Combining flame spray pyrolysis and high throughput experimentation for preparation and testing of multi-component noble metal catalysts
Multi-scale and/or multi-disciplinary approach to process-product innovation
Nanotechnology & Nanomanufacturing (T3-1)
Keywords: flame spray pyrolysis, high throughput experimentation, noble metal catalysts, alloys, partial oxidation of methane
S. Hannemann, J.-D. Grunwaldt, S.E. Pratsinis, A. Baiker
High-throughput experimentation (HTE) techniques have received great attention in the past years and are applied in various fields, ranging from nanoparticle research to heterogeneous catalysis. Particularly, high-throughput preparation of solids, automated catalyst testing, and high-throughput characterization have been in the focus of recent studies [1, 2]. High-throughput preparation comprises robot-controlled deposition-precipitation, impregnation, chemical vapor deposition, and sol–gel preparation methods [2]. The preparation routines become more complex and the task more demanding if several components are present, e.g., in multicomponent nanomaterials or supported multimetallic catalysts.
Flame spray pyrolysis (FSP) gives the opportunity to prepare conveniently such multi-component nanomaterials in a single step [3]. The rapid quenching after the FSP process typically affords materials with high surface area and tunable structural and chemical properties. Furthermore, the noble metal particle size can be kept relatively small [4].

LISTED RECORDS.
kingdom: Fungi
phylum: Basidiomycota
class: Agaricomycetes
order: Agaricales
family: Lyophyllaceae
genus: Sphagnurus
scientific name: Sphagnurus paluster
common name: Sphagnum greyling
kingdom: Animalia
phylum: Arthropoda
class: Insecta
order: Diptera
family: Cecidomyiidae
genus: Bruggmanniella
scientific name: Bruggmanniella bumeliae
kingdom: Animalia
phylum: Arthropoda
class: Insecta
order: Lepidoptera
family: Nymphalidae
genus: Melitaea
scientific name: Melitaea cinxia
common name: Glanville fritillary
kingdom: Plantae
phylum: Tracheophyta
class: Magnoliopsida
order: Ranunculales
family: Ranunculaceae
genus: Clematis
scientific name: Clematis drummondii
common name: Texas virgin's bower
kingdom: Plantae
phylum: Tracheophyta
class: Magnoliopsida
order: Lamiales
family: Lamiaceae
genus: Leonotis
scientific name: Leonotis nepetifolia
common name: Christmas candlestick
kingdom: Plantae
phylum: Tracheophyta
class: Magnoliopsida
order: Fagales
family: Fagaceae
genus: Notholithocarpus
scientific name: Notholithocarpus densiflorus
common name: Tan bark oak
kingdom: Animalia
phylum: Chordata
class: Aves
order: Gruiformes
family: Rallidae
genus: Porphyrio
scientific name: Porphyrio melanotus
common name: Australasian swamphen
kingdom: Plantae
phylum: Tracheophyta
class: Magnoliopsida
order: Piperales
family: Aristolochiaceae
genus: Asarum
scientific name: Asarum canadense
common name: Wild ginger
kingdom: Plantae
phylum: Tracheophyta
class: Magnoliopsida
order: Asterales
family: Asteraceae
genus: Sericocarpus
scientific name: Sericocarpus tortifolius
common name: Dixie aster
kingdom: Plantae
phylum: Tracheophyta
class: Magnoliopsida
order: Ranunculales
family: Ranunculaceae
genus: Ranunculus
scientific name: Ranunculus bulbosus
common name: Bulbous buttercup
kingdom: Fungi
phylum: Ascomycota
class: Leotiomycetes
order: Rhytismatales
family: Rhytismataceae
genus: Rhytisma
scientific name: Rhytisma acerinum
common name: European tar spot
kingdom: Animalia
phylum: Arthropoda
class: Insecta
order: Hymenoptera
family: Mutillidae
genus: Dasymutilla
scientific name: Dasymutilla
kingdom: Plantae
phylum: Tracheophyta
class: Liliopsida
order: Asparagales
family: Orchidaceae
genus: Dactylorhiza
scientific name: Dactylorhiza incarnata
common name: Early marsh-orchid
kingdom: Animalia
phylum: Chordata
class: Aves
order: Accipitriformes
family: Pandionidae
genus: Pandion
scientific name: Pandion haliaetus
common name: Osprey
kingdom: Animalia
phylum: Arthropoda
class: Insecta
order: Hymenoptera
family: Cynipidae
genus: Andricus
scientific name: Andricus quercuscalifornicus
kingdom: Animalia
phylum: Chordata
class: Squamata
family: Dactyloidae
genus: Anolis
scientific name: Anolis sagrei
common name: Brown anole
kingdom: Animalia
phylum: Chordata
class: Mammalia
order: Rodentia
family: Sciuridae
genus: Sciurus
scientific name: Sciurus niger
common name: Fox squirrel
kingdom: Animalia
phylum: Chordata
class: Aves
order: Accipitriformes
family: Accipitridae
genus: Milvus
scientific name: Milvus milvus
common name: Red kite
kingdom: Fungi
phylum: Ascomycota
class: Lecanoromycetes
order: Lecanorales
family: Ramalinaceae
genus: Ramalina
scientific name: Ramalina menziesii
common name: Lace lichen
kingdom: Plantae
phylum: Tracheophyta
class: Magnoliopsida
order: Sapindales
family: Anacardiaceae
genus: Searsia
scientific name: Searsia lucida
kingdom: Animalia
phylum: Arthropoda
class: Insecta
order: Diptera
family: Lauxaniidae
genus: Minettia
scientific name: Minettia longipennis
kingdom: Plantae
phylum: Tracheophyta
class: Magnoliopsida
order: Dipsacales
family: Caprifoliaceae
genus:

INSTRUCTIONS.
1) Copy out the flame spray pyrolysis abstract word for word, from start to end.
2) In the entries, reproduce the lines starting at the one containing "family: Rhytismataceae" and ending at the one containing "scientific name: Sciurus niger", both included, and give only those lines.

SOLUTIONS IN ORDER.
1)
Combining flame spray pyrolysis and high throughput experimentation for preparation and testing of multi-component noble metal catalysts
Multi-scale and/or multi-disciplinary approach to process-product innovation
Nanotechnology & Nanomanufacturing (T3-1)
Keywords: flame spray pyrolysis, high throughput experimentation, noble metal catalysts, alloys, partial oxidation of methane
S. Hannemann, J.-D. Grunwaldt, S.E. Pratsinis, A. Baiker
High-throughput experimentation (HTE) techniques have received great attention in the past years and are applied in various fields, ranging from nanoparticle research to heterogeneous catalysis. Particularly, high-throughput preparation of solids, automated catalyst testing, and high-throughput characterization have been in the focus of recent studies [1, 2]. High-throughput preparation comprises robot-controlled deposition-precipitation, impregnation, chemical vapor deposition, and sol–gel preparation methods [2]. The preparation routines become more complex and the task more demanding if several components are present, e.g., in multicomponent nanomaterials or supported multimetallic catalysts.
Flame spray pyrolysis (FSP) gives the opportunity to prepare conveniently such multi-component nanomaterials in a single step [3]. The rapid quenching after the FSP process typically affords materials with high surface area and tunable structural and chemical properties. Furthermore, the noble metal particle size can be kept relatively small [4].

2)
family: Rhytismataceae
genus: Rhytisma
scientific name: Rhytisma acerinum
common name: European tar spot
kingdom: Animalia
phylum: Arthropoda
class: Insecta
order: Hymenoptera
family: Mutillidae
genus: Dasymutilla
scientific name: Dasymutilla
kingdom: Plantae
phylum: Tracheophyta
class: Liliopsida
order: Asparagales
family: Orchidaceae
genus: Dactylorhiza
scientific name: Dactylorhiza incarnata
common name: Early marsh-orchid
kingdom: Animalia
phylum: Chordata
class: Aves
order: Accipitriformes
family: Pandionidae
genus: Pandion
scientific name: Pandion haliaetus
common name: Osprey
kingdom: Animalia
phylum: Arthropoda
class: Insecta
order: Hymenoptera
family: Cynipidae
genus: Andricus
scientific name: Andricus quercuscalifornicus
kingdom: Animalia
phylum: Chordata
class: Squamata
family: Dactyloidae
genus: Anolis
scientific name: Anolis sagrei
common name: Brown anole
kingdom: Animalia
phylum: Chordata
class: Mammalia
order: Rodentia
family: Sciuridae
genus: Sciurus
scientific name: Sciurus niger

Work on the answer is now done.